**TASK DESCRIPTION**
Print, exactly as they appear in the listing below, the lines from the line with "photomicrograph of benign" to the line with "cells exhibit medium", with both end lines kept.

**RECORDS**
◇ ◇ ◇ ◇

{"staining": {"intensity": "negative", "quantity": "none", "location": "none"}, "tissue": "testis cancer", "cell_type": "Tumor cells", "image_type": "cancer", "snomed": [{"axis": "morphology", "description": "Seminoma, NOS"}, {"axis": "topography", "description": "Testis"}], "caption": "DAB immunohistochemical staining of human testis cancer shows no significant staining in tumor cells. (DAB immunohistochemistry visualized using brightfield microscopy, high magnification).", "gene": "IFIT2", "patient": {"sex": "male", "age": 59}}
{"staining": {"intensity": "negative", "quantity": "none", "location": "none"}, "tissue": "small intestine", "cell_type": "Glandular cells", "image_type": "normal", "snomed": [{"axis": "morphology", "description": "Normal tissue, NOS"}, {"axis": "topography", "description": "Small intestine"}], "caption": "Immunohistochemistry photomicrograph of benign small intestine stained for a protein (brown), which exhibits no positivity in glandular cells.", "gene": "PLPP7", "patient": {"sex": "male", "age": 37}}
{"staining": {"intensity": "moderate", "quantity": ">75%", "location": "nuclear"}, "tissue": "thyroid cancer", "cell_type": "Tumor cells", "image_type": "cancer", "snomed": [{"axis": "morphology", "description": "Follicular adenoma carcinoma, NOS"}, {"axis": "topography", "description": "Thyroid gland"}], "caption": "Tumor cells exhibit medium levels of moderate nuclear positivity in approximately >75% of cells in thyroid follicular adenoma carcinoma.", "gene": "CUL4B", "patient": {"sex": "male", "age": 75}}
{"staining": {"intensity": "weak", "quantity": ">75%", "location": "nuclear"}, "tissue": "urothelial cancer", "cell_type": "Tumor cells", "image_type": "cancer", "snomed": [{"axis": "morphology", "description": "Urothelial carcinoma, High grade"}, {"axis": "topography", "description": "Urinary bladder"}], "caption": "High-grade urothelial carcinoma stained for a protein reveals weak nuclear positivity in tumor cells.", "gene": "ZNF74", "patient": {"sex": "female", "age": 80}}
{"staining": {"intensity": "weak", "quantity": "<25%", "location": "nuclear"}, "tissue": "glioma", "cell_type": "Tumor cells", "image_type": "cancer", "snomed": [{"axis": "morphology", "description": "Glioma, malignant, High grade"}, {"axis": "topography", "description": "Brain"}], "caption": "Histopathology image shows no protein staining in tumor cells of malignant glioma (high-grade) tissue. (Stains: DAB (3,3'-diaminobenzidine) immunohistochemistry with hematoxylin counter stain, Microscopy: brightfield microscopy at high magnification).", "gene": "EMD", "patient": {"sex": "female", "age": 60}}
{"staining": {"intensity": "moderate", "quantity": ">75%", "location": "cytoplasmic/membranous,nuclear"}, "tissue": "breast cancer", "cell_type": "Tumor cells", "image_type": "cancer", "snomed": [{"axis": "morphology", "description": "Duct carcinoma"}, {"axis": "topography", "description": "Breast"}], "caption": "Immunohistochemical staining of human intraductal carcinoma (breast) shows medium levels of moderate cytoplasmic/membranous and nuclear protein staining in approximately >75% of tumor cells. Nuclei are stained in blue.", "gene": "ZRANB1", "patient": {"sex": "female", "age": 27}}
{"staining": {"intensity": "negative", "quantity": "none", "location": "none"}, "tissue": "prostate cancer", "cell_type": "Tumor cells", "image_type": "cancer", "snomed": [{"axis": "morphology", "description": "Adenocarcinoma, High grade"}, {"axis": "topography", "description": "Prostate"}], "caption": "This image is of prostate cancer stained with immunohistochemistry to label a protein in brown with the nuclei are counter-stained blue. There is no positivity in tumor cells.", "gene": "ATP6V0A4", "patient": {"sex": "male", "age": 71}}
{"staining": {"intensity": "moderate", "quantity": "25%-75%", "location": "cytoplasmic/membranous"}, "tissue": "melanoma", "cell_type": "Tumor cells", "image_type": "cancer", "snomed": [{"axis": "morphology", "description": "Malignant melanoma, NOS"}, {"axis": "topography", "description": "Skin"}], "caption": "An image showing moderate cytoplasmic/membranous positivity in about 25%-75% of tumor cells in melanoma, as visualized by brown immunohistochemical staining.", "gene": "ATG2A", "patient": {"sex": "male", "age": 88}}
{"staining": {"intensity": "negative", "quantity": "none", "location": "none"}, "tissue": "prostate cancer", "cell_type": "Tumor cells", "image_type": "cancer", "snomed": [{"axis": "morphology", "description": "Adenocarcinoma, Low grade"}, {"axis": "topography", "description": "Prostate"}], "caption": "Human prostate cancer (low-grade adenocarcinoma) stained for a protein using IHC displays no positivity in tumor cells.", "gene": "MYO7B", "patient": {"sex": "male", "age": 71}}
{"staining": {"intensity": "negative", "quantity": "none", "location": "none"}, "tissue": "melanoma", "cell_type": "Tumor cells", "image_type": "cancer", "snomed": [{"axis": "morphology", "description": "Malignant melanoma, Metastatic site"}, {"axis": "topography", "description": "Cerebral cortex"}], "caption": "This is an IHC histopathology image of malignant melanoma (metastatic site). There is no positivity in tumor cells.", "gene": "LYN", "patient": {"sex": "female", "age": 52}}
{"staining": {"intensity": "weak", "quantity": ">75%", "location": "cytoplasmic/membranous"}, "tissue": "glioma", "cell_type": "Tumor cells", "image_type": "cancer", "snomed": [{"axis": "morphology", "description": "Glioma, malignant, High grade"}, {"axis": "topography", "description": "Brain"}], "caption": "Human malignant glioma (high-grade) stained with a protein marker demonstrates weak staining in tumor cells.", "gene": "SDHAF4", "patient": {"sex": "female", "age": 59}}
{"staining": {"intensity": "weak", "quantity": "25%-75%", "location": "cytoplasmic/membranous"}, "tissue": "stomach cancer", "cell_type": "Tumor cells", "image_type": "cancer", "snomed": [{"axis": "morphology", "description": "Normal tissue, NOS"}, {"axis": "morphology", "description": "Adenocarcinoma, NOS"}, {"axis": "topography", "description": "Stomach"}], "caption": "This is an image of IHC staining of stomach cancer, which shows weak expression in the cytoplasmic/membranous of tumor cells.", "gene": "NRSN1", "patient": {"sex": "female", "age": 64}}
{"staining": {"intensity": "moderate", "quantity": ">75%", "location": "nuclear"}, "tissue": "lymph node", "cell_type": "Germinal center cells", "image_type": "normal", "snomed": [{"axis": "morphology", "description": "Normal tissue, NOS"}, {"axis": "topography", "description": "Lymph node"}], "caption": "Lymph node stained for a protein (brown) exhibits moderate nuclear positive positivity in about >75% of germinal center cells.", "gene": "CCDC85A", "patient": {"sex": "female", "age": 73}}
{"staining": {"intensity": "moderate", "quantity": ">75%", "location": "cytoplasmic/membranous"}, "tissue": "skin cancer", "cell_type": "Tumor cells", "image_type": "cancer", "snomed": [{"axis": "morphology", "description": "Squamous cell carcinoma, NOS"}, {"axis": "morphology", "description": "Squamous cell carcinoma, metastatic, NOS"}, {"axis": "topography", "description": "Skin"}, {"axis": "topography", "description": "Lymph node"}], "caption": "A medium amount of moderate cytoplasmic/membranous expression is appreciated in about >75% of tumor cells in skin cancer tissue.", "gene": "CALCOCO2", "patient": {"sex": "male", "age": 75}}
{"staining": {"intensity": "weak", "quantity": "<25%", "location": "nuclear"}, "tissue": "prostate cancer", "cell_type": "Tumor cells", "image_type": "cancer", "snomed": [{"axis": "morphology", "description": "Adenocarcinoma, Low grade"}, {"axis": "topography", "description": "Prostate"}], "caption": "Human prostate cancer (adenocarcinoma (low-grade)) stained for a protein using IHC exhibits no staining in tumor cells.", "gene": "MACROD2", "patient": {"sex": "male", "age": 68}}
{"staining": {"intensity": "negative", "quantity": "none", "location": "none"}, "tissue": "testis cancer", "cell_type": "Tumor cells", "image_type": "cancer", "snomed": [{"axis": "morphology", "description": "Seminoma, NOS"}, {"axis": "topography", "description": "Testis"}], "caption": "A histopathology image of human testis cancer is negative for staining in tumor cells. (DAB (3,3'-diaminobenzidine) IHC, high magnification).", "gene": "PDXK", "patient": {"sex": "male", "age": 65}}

◇ ◇ ◇ ◇

**SOLVED PROBLEM**
{"staining": {"intensity": "negative", "quantity": "none", "location": "none"}, "tissue": "small intestine", "cell_type": "Glandular cells", "image_type": "normal", "snomed": [{"axis": "morphology", "description": "Normal tissue, NOS"}, {"axis": "topography", "description": "Small intestine"}], "caption": "Immunohistochemistry photomicrograph of benign small intestine stained for a protein (brown), which exhibits no positivity in glandular cells.", "gene": "PLPP7", "patient": {"sex": "male", "age": 37}}
{"staining": {"intensity": "moderate", "quantity": ">75%", "location": "nuclear"}, "tissue": "thyroid cancer", "cell_type": "Tumor cells", "image_type": "cancer", "snomed": [{"axis": "morphology", "description": "Follicular adenoma carcinoma, NOS"}, {"axis": "topography", "description": "Thyroid gland"}], "caption": "Tumor cells exhibit medium levels of moderate nuclear positivity in approximately >75% of cells in thyroid follicular adenoma carcinoma.", "gene": "CUL4B", "patient": {"sex": "male", "age": 75}}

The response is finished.